> Enunciado a: Liste todas as cidades mencionadas no texto sobre a proibição dos jogos de azar.

> Trecho selecionado:
——
A influente primeira-dama brasileira que
foi monitorada pelo FBI e teria 'proibido' jogos de azar
"Considerando que
a tradição moral jurídica e religiosa do povo brasileiro é contrária à prática
e à exploração de jogos de azar" e "[considerando] os abusos nocivos
à moral e aos bons costumes"...
Com essa linha de
argumentação, o então presidente Eurico Gaspar Dutra assinou, em abril de 1946,
um decreto-lei que determinava a proibição dos jogos de azar em todo o Brasil e
o fechamento dos imponentes cassinos no país — uma regra que segue válida até
hoje, quase 80 anos depois.
Atualmente, tramita no
Senado um projeto de lei que libera cassinos, bingos e demais jogos de azar no
Brasil.
Em discussão há mais
de 30 anos, o projeto já foi aprovado na Câmara e, em 2024, recebeu aval da
Comissão de Constituição e Justiça no Senado. O projeto deve passar por outras
comissões antes de ser levado ao plenário.
Autorizada plenamente
entre 1934 e 1946, a exploração dos jogos de azar no Brasil movimentou a noite
do Rio de Janeiro, então capital federal, impulsionou o turismo em cidades
serranas, como Poços de Caldas (MG) e Petrópolis (RJ), e movimentou o mercado da
música nacional, com shows icônicos de artistas como Carmen Miranda.
Mas nem todo mundo
estava feliz com o dinheiro e o agito trazidos pelo giro das roletas.
——
> Enunciado b: Por favor, copie das entradas abaixo a parte que começa na linha que contém "scientific name: Calamagrostis arenaria" e termina na linha que contém "family: Coreidae", incluindo as duas.
——
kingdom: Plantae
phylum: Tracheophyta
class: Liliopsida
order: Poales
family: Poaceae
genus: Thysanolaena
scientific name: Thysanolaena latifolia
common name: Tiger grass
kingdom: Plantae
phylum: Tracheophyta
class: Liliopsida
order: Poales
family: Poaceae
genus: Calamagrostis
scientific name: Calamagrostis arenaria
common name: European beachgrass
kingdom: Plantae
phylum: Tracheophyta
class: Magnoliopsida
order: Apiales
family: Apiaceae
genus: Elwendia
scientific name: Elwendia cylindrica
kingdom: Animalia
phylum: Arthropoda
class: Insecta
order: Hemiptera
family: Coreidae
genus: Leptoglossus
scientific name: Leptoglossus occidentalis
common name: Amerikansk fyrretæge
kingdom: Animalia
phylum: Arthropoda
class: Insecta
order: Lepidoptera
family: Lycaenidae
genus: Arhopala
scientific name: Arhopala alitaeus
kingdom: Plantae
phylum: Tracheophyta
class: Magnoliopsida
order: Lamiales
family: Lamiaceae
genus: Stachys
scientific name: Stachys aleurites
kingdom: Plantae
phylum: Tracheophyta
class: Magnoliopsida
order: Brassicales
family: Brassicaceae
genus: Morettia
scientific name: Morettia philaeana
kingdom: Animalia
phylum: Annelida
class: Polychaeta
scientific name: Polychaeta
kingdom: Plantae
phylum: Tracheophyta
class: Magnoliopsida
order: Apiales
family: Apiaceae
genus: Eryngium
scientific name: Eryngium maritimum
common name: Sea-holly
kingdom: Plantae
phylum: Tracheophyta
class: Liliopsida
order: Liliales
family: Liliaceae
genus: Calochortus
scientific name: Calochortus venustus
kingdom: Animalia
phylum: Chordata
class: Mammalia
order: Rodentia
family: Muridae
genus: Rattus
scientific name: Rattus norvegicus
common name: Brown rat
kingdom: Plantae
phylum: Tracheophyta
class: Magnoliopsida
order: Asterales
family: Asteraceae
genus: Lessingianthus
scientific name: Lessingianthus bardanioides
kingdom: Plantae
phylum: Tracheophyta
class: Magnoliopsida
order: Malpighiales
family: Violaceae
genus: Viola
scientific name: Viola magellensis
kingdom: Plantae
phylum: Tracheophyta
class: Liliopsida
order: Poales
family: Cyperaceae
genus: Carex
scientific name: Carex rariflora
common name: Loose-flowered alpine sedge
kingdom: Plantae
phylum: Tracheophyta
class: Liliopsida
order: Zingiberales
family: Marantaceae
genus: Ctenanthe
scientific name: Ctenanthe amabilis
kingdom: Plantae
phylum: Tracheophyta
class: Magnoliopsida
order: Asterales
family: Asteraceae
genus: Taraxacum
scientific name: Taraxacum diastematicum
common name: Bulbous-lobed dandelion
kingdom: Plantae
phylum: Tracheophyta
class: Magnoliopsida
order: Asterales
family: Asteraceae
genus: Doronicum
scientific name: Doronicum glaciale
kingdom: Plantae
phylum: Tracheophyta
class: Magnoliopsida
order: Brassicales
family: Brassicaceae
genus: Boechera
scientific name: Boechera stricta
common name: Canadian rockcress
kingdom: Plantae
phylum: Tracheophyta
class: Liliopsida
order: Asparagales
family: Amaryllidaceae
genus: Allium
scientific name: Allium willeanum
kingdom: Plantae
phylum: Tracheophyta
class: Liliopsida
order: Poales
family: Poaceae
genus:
——
> Resposta a: Rio de Janeiro; Poços de Caldas (MG); Petrópolis (RJ).

> Resposta b:
scientific name: Calamagrostis arenaria
common name: European beachgrass
kingdom: Plantae
phylum: Tracheophyta
class: Magnoliopsida
order: Apiales
family: Apiaceae
genus: Elwendia
scientific name: Elwendia cylindrica
kingdom: Animalia
phylum: Arthropoda
class: Insecta
order: Hemiptera
family: Coreidae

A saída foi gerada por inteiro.